La diffusion mondiale du nationalisme n’a pas seulement transformé les colonies ; elle a eu un effet profond sur les métropoles elles-mêmes. Les empires européens ont été contraints de confronter la contradiction entre les principes universels qu’ils proclamaient – droits de l’homme, autodétermination, démocratie – et la réalité de la domination coloniale. Les mobilisations anticoloniales ont mis en lumière ce paradoxe et fragilisé la légitimité des empires.

En France, la guerre d’Algérie a profondément déstabilisé la IVᵉ République, conduisant à la chute du régime et au retour de De Gaulle. En Grande-Bretagne, la décolonisation a nourri un débat sur la nature de la puissance britannique et son repositionnement comme puissance atlantique et européenne. Dans le Portugal de Salazar, le refus de céder sur l’empire a contribué à isoler le régime et précipité sa chute en 1974. Les luttes anticoloniales, en forçant les métropoles à se réinventer, montrent que la diffusion de l’État-nation est aussi une histoire « de retour », qui transforme les centres autant que les périphéries.

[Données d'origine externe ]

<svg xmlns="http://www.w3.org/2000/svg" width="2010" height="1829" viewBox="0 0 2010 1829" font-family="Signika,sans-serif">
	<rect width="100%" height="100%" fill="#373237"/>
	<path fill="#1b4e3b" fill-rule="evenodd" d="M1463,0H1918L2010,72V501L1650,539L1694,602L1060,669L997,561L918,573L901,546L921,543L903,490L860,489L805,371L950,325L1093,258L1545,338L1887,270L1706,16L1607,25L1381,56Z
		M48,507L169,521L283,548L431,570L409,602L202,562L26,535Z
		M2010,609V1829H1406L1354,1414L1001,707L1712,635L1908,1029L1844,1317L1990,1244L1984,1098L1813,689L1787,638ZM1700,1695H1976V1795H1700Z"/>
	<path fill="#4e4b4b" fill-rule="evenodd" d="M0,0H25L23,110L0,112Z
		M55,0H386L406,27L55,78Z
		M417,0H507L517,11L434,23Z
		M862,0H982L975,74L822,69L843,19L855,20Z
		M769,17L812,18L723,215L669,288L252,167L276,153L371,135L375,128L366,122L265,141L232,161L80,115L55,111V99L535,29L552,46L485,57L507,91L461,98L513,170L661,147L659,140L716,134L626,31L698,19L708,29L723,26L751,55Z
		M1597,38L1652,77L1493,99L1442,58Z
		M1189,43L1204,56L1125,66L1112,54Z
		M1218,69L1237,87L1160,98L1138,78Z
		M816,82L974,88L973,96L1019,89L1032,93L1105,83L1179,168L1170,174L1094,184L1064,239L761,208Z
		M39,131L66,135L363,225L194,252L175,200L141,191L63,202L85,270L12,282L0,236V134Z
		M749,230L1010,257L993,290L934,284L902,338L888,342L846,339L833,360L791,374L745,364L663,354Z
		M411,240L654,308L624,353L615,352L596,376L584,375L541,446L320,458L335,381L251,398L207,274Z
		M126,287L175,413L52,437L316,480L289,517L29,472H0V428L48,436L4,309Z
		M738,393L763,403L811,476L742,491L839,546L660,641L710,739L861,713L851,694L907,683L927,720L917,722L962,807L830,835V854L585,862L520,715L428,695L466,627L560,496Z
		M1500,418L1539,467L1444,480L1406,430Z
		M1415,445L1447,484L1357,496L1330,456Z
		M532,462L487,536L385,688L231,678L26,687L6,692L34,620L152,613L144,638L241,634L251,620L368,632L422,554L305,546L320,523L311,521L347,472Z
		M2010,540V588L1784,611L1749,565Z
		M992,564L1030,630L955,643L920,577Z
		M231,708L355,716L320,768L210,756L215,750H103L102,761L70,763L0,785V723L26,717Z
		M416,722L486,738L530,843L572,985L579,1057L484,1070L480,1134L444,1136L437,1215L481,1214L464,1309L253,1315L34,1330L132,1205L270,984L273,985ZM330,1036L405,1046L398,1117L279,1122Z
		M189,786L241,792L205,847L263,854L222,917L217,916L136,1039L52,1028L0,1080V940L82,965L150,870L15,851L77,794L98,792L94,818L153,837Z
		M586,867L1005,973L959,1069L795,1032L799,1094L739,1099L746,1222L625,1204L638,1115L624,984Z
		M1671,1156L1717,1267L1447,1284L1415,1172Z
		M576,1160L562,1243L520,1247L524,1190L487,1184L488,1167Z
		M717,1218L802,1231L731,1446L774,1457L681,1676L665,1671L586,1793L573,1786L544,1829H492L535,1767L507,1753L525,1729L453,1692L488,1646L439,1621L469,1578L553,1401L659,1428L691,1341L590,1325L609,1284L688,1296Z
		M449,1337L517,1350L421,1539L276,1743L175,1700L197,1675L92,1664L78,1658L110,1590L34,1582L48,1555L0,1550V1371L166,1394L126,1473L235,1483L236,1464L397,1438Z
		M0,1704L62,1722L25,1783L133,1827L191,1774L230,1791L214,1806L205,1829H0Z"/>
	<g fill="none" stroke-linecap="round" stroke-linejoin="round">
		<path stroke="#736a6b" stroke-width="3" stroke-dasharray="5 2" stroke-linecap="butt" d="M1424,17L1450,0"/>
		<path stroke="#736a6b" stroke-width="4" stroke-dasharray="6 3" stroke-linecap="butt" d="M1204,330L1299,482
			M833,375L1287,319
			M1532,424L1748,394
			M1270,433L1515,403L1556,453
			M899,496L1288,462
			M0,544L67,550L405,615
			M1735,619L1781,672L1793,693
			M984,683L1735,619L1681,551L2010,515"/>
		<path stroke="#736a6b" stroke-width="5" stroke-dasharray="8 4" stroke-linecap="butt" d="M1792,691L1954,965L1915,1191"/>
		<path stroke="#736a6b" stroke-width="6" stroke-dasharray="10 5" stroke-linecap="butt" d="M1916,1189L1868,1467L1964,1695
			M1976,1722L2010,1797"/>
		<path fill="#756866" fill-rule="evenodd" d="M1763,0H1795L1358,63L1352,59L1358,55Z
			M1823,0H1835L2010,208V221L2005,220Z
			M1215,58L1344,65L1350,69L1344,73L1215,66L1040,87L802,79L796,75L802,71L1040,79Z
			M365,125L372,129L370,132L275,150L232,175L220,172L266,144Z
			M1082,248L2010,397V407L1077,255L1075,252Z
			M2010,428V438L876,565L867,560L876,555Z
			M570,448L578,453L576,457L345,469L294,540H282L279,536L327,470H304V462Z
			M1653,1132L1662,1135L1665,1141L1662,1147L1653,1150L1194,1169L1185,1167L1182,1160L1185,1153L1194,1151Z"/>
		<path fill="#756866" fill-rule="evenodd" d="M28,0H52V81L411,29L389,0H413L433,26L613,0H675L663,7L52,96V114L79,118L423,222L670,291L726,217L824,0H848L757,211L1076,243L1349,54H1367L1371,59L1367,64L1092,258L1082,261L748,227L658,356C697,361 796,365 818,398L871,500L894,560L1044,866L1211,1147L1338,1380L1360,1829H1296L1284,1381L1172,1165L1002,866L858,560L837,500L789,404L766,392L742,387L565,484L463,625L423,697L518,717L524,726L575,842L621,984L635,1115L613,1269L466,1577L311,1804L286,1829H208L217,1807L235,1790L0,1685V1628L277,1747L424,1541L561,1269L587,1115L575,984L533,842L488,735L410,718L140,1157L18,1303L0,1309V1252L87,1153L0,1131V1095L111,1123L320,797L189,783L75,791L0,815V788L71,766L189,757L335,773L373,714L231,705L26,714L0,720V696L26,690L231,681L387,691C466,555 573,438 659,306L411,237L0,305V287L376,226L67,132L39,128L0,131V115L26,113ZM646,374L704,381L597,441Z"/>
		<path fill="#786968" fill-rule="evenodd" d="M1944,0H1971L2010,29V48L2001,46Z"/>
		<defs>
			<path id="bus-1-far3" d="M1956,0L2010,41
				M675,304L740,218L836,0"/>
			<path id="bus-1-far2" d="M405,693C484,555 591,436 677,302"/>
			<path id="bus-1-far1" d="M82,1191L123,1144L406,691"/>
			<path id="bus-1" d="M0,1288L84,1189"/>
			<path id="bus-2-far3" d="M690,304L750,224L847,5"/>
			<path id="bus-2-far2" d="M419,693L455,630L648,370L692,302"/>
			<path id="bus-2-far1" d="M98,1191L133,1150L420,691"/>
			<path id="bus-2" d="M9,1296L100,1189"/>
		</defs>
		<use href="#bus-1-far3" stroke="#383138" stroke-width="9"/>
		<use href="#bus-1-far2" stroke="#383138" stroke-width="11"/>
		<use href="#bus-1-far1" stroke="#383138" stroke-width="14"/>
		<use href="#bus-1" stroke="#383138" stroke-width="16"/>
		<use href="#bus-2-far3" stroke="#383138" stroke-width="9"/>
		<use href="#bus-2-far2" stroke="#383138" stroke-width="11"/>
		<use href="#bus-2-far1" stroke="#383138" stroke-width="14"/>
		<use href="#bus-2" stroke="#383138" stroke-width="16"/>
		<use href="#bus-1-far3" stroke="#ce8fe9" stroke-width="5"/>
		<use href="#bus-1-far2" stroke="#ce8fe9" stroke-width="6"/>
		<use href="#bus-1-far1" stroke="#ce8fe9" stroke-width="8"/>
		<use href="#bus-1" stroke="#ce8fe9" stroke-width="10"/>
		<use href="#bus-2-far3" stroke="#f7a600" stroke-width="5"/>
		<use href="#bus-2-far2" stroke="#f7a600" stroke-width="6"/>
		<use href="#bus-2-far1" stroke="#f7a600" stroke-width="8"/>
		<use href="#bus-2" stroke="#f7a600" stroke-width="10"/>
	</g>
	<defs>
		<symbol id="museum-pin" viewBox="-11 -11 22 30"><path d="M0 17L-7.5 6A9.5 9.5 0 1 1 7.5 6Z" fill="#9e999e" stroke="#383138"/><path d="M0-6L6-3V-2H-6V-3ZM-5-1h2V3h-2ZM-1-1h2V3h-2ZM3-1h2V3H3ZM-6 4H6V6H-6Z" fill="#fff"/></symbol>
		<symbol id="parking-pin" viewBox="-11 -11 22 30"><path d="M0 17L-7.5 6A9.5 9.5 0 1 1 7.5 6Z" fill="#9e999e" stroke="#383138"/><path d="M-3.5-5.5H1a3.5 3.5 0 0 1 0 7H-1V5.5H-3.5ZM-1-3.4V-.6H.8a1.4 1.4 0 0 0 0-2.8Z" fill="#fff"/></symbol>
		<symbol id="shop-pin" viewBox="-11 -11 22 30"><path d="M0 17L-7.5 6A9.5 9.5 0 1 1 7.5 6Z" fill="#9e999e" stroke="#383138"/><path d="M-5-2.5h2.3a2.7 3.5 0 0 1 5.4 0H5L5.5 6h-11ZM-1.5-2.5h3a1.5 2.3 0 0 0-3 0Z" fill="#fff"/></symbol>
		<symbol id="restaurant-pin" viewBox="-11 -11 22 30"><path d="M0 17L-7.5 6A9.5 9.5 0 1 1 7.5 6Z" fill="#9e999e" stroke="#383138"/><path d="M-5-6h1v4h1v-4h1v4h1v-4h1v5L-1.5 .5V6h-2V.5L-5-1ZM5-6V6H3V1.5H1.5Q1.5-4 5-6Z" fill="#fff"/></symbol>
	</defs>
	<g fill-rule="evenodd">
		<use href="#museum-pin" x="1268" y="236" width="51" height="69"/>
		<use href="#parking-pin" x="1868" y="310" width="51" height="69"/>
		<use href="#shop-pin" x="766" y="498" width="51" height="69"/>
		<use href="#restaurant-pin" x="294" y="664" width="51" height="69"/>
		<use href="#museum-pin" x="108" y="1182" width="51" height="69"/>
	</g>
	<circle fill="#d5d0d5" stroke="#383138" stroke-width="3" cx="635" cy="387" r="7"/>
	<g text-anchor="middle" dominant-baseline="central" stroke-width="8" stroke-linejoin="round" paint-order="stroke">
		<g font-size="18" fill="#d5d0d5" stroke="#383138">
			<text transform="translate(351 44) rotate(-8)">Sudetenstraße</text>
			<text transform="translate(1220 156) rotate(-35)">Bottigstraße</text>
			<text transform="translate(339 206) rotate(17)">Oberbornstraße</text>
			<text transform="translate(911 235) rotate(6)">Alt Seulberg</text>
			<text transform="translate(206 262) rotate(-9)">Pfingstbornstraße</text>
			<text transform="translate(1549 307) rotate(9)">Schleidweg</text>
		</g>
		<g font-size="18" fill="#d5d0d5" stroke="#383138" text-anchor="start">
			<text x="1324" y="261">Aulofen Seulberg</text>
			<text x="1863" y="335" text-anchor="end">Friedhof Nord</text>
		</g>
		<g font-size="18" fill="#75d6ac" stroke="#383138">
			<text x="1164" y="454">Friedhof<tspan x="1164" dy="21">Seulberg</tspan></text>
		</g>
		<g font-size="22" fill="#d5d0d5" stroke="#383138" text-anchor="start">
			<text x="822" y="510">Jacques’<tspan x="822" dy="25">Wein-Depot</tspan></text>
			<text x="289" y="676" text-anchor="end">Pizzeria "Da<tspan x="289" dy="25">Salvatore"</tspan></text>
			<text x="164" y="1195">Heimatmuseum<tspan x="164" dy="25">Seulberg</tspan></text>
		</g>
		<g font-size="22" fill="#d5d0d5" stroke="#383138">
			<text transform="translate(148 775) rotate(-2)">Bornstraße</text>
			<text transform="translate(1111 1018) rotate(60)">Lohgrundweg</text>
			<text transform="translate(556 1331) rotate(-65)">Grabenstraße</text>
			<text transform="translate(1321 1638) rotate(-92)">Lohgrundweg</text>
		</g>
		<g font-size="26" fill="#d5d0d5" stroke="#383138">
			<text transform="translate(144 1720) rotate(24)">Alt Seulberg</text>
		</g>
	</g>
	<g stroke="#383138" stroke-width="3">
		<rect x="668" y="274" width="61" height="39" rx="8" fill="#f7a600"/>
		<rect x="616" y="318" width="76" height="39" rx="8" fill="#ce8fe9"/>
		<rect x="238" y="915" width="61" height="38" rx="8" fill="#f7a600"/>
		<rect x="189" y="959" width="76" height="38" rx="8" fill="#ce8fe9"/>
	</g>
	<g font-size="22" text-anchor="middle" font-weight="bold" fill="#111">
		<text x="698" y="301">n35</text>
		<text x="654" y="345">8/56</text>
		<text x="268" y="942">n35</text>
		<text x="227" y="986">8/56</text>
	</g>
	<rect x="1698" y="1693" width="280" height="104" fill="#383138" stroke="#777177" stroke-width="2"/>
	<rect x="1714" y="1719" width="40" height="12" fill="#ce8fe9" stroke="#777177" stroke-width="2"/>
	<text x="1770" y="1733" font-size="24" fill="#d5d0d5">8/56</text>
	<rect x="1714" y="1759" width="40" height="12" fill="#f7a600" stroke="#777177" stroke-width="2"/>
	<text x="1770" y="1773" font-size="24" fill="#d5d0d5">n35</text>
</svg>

Le nationalisme doit ainsi être compris comme un phénomène transnational. Les idées circulent par les élites formées dans les métropoles, par les diasporas, par les réseaux militants et religieux, par les conférences internationales comme celles de Bandung (1955) ou de Belgrade (1961). Des figures comme Hô Chi Minh, Gandhi ou Nkrumah ont incarné cette dimension en reliant leurs luttes locales à des causes globales : le communisme, le non-alignement, l’anticolonialisme.

Le concept d’« histoire transnationale » permet de dépasser l’opposition stérile entre « importation » et « développement autonome ». Les nationalismes ne sont pas des copies, ni des inventions totalement endogènes : ils sont le produit d’échanges, de confrontations et de réinventions. L’État-nation est devenu une norme internationale parce qu’il était reconnu comme la seule forme politique légitime par la communauté mondiale, notamment à l’ONU. Mais il a été adopté parce qu’il permettait aux sociétés colonisées d’inscrire leurs luttes dans un cadre à la fois localement signifiant et globalement audible.

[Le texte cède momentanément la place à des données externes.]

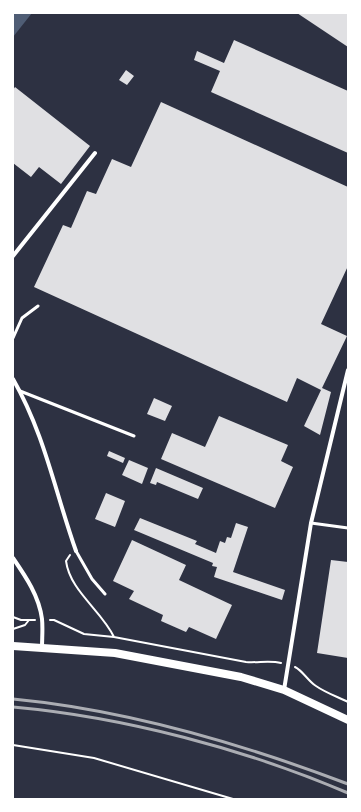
<svg xmlns="http://www.w3.org/2000/svg" width="361" height="812" font-family="'Roboto Condensed',sans-serif">
  <style>
    .water { fill: #4f5d75 }
    .building { fill: #e0e0e3 }
    .lines { fill: none; stroke-linecap: round; stroke-linejoin: round }
    .path { stroke: #fff; stroke-width: 2 }
    .service { stroke: #fff; stroke-width: 3 }
    .minor { stroke: #fff; stroke-width: 4 }
    .secondary { stroke: #fff; stroke-width: 8 }
    .rail { stroke: #abadb3; stroke-width: 3 }
  </style>
  <rect width="100%" height="100%" fill="#2d3142"/>
  <path class="water" d="M 13,13 L 32,13 L 13,37 Z"/>
  <path class="building" d="M 297,13 L 348,13 L 348,47 Z
    M 234,40 L 348,91 L 348,153 L 211,92 L 220,71 L 194,60 L 197,51 L 224,63 Z
    M 126,70 L 134,76 L 127,85 L 119,80 Z
    M 15,87 L 90,146 L 61,184 L 39,167 L 31,177 L 13,163 L 13,90 Z
    M 161,102 L 348,187 L 348,266 L 321,324 L 347,336 L 322,388 L 331,392 L 320,435 L 304,426 L 321,390 L 297,378 L 287,402 L 34,287 L 63,225 L 71,228 L 87,191 L 96,194 L 112,159 L 131,167 Z
    M 154,398 L 172,406 L 165,421 L 147,414 Z
    M 219,416 L 288,445 L 281,461 L 293,467 L 275,508 L 161,459 L 172,433 L 205,447 Z
    M 109,451 L 125,458 L 123,463 L 107,456 Z
    M 129,460 L 148,468 L 142,484 L 122,475 Z
    M 156,468 L 203,488 L 198,499 L 157,482 L 156,485 L 150,483 Z
    M 106,493 L 125,501 L 115,527 L 95,519 Z
    M 140,518 L 197,541 L 195,544 L 216,553 L 220,541 L 225,543 L 227,537 L 231,538 L 236,523 L 248,527 L 233,572 L 285,590 L 282,600 L 214,577 L 217,567 L 212,566 L 213,563 L 134,530 Z
    M 132,540 L 186,565 L 179,580 L 232,605 L 216,639 L 189,627 L 186,632 L 161,621 L 163,615 L 129,599 L 134,591 L 113,581 Z
    M 331,560 L 348,562 L 348,658 L 317,653 Z"/>
  <g class="lines">
    <path class="path" d="M 70,555 L 66,561 C 70,591 101,610 114,637
      M 13,617 L 21,620 L 35,620
      M 50,620 L 54,620 L 84,634 L 114,637 L 246,662 C 258,663 270,660 281,663
      M 13,629 L 25,625 L 29,620
      M 295,667 C 303,671 308,681 316,686 C 326,693 338,697 348,702
      M 13,745 L 94,758 L 233,799"/>
    <path class="service" d="M 13,338 L 22,318 L 38,306
      M 20,391 L 134,436
      M 311,523 L 348,528
      M 76,551 L 92,579 L 105,594"/>
    <path class="minor" d="M 13,256 L 95,153
      M 13,379 C 45,435 55,492 76,551
      M 13,558 C 26,577 39,596 42,619 C 43,628 42,638 42,648
      M 284,690 L 311,523 L 348,370"/>
    <path class="secondary" d="M 13,646 L 115,653 L 241,677 L 284,690 L 348,720"/>
    <path class="rail" d="M 13,699 C 128,710 240,743 348,784
      M 13,707 C 124,717 245,749 348,793"/>
  </g>
  <rect width="361" height="812" fill="none" stroke="#ffffff" stroke-width="28"/>
</svg>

Enfin, il faut rappeler que la diffusion du modèle étatique n’a pas mis fin aux tensions. Dans de nombreux cas, la transposition du cadre de l’État-nation sur des sociétés multilingues et multiethniques a généré des conflits, des sécessions ou des guerres civiles (Nigeria, Congo, Inde-Pakistan). Le modèle a triomphé comme format universel, mais sa mise en œuvre a révélé ses limites. C’est aussi ce qui explique l’émergence de projets transnationaux – panafricanisme, panarabisme, mouvements régionalistes – qui ont cherché à compléter ou à dépasser l’État-nation.